Corona virus, Covid-19 and smart working

Data Algorithms Are Being Used On Social Media To Track COVID-19’s Impact


On Wednesday the World Health Organization (WHO) declared COVID-19 a global pandemic – the first time such a declaration has been made since the H1N1 crisis in 2008, which saw nearly a quarter of the world’s population infected. COVID-19, the disease that is caused by the SARS-CoV-2 virus, has been detected in more than 100 nations around the globe according to WHO, which announced earlier in the week that it was detected in Bulgaria, Costa Rica, French Guiana, the Maldives, Malta and Martinique.

The spread of the illness has been tracked worldwide, and its impact noted by American management consulting firm McKinsey and Company. The firm noted the critical indicators of the impact of COVID-19, and found that countries such as South Korea and Italy have seen cases grow and health care systems stretched. It also warned that global GDP in 2020 could slide or fall sharply due to the outbreak.

Social Media Tracking

Social media has been an instrumental component of the data algorithms being used to track COVID-19’s global impact. According to recent data from Hootsuite Insights, powered by Brandwatch, in just one month the term “coronavirus” surpassed over 19 million Twitter mentions in the United States.

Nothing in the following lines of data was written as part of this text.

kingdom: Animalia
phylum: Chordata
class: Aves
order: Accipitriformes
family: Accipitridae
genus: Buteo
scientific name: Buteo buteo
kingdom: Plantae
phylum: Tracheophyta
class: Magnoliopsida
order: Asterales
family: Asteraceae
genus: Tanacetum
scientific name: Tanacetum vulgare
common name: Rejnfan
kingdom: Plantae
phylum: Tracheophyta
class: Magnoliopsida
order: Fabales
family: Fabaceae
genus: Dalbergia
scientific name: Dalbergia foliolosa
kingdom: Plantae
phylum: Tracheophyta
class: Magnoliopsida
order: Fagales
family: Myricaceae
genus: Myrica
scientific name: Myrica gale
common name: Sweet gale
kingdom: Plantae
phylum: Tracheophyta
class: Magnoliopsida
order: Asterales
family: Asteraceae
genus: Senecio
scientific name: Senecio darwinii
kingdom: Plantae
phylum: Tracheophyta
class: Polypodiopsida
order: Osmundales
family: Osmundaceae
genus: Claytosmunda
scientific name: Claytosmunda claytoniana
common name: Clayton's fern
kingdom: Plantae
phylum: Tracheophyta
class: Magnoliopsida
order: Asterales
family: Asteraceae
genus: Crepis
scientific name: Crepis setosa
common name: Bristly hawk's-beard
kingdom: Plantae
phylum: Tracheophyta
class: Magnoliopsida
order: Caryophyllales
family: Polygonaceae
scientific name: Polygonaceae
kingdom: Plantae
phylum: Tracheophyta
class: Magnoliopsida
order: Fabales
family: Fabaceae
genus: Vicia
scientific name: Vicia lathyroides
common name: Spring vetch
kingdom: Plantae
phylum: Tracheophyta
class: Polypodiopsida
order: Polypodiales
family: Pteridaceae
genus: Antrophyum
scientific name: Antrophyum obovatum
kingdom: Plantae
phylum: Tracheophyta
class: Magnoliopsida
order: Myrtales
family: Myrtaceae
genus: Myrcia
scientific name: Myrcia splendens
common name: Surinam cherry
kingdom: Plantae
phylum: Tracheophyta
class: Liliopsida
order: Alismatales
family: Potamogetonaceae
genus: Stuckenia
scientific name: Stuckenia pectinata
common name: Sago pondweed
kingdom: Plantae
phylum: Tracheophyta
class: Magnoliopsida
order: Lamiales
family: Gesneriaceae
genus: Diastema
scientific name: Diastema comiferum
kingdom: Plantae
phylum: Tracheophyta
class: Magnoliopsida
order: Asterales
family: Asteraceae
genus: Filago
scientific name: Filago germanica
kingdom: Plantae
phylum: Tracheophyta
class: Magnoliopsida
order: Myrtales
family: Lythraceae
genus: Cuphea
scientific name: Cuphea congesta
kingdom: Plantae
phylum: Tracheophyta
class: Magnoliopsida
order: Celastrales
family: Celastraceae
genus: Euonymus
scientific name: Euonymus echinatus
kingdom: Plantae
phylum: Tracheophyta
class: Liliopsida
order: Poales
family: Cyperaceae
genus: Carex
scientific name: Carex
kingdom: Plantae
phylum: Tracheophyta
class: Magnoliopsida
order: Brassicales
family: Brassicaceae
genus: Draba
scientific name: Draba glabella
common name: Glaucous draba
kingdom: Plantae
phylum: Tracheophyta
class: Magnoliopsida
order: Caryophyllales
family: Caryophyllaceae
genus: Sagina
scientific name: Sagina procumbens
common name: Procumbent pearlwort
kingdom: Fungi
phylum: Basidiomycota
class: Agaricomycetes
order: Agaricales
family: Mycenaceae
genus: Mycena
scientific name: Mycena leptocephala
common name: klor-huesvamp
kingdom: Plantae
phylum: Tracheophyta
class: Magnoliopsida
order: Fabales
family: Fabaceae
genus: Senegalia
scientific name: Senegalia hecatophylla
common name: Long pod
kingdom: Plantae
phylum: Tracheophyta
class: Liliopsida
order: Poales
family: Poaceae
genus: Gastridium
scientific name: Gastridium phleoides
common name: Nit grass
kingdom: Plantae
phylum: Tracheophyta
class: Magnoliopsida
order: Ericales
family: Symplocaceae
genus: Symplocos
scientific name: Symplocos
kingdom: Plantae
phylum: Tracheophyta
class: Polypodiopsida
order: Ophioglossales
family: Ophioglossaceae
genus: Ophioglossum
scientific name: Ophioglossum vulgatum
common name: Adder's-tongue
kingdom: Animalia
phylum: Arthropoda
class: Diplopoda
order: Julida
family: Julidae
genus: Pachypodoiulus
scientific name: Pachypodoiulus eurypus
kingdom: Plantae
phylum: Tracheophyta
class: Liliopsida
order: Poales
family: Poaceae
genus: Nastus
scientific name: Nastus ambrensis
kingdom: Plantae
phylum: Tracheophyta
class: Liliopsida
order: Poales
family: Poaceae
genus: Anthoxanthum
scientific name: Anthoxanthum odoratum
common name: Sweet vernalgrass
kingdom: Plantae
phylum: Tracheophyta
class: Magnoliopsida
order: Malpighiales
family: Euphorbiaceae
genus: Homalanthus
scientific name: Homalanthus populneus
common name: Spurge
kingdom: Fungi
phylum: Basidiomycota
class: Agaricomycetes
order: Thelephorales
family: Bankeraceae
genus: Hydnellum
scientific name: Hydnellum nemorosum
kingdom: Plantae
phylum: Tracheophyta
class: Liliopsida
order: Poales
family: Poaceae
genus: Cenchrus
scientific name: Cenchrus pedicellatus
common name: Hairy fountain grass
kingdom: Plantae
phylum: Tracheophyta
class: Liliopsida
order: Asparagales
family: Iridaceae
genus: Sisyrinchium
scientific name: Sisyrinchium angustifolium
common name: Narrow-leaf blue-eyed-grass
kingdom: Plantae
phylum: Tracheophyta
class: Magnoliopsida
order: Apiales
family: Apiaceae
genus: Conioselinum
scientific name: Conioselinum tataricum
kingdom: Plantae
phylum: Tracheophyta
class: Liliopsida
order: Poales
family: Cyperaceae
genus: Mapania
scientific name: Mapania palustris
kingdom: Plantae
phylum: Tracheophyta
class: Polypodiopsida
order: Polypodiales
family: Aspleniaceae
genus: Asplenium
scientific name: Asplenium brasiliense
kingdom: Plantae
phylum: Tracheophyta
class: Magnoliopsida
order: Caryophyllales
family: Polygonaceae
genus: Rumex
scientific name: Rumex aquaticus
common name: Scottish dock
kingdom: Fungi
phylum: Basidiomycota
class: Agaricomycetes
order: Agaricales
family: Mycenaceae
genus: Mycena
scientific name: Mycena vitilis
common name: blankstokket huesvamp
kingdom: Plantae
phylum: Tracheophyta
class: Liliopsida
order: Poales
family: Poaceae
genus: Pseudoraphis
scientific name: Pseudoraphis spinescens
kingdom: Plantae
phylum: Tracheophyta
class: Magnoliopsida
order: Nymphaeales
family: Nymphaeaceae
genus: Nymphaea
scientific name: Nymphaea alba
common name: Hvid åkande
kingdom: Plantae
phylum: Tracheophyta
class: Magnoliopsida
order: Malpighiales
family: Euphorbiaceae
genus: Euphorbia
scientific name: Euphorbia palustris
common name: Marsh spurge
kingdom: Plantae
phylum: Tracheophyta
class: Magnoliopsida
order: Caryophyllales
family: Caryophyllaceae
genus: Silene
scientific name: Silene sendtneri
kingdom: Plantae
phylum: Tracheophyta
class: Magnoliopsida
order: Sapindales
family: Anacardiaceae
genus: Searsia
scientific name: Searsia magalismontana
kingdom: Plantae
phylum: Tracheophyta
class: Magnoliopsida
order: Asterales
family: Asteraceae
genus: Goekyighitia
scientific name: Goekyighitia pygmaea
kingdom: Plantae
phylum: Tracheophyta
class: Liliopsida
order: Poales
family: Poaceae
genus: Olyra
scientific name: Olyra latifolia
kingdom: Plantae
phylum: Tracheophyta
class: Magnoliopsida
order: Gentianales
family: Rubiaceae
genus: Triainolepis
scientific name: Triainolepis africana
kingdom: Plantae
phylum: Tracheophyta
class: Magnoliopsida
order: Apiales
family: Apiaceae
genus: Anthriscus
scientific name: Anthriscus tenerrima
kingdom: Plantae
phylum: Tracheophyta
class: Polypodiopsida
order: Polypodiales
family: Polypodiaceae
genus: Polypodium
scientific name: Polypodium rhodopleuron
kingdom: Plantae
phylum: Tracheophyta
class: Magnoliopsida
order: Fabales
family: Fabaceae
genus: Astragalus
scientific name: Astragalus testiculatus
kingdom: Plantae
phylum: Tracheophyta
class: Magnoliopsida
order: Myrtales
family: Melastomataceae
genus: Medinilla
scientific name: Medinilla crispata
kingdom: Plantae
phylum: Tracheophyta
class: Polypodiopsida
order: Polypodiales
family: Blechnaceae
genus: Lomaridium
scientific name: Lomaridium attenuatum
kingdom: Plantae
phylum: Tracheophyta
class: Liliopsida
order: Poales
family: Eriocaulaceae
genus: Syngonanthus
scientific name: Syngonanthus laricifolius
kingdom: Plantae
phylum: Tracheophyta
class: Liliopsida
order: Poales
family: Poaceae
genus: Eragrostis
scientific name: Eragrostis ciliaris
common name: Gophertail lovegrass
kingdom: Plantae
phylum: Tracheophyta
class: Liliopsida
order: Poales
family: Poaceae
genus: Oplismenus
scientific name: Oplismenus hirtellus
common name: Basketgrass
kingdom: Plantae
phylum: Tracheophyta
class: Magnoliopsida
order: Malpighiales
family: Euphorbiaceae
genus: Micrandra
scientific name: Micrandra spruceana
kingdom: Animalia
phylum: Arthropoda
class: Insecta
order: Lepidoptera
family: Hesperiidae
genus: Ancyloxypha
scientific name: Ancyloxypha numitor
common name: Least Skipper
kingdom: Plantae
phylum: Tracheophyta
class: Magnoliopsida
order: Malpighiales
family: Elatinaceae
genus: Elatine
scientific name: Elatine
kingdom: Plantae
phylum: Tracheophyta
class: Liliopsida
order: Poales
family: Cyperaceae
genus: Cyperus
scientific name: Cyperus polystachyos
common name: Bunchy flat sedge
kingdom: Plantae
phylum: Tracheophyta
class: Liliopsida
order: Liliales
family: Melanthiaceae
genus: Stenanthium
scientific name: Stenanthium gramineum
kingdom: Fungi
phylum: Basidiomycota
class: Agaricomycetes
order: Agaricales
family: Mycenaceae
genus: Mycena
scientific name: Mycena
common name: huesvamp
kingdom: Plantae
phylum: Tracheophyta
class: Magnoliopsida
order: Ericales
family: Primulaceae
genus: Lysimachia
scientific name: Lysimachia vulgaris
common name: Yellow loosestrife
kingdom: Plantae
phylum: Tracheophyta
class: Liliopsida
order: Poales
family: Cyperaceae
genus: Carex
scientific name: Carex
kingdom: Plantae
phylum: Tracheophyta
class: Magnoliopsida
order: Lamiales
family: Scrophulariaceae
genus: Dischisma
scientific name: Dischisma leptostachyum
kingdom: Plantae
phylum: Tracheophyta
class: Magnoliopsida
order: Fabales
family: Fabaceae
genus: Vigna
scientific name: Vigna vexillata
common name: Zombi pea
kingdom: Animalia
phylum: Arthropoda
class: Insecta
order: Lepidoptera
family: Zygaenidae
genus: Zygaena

In the same period the mentions only reached 2.6 million the U.K., which suggested that social media sentiment remained more neutral in the U.K. than the U.S., but also highlighted that disgust was the top U.S. emotion, with fear continuing on an uphill rise.

“While thousands have been confirmed with the virus, hundreds of millions have been infected/affected with the dread and uncertainty,” explained Mike Berland, an ex-political pollster and founder/CEO of NY-based data insights firm Decode_M, who has used data science to track the spread of COVID-19.

“The emotional and business impact currently exceeds the rate of known infection,” added Berland, author of upcoming book Maximum Momentum. “But the uncertainty is paralyzing and it’s influenced markets and behavior. You can’t see it; you can only feel it. We’re in a rare situation when everyone in the world is directing its attention on the same concern, and everybody is equally impacted. In any situation, uncertainty always has momentum.”

Data science from social media could do more than just help track the spread of the disease, and when used properly could help alert users of potential dangers.

“Momentum of the coronavirus conversation was first driven by online new sites and message boards. That remains where most of the conversation is,” explained Berland. “As awareness has spread and individuals are engaging more, there has been a recent surge in momentum from social media sites.”

Two researchers from Monash University – Mark Andrejevic, professor of communications and media studies, and Neil Selwyn, professor of education – published a paper this week that showed how smartphones could aid in data tracking, where the handsets could be “repurposed as monitoring systems to support the management and control of the public.”

The researchers noted that smartphones were not only used to share facts and information about COVID-19 to the public, but also provided information about the public to authorities, which in turn could help manage and even control its spread.

An Anti-Social Network

One of the most effective ways that mobile devices have been used to monitor the populace is via Chinese e-commerce giant Alibaba’s “Alipay Health Code” app, which was developed in a partnership with Ant Financial. The app, which Chinese authorities in Hangzhou have required be downloaded, provides the government with a way to monitor citizens to assess risk and even determine quarantine status.

The app provides users with information on whether they’re allowed to leave homes, use mass transit or whether their respective risk level has consigned them to quarantine. Users are categorized – green, yellow or red – based on their medical conditions as well as travel history.

A similar app was developed by Chinese-based Tencent for the southern city of Shenzhen, and this software also has been used to determine whether a person should be allowed to travel in public or should be placed in public.

However, there are concerns of how much these “anti-social media” programs take the monitoring. Earlier this month, The New York Times, which analyzed the software code of these apps, found that the information gathered could be shared with the police or other authorities. It could set “template for new forms of automated social control that could persist long after the epidemic subsides,” warned the paper of record. 

These social media tools could be just the beginning of what we could see come about because of this crisis.

Obviously, we don’t associate a viral epidemic with innovation, but think of it this way,” added Berland. “It’s a novel problem for our times that forces new accommodations.”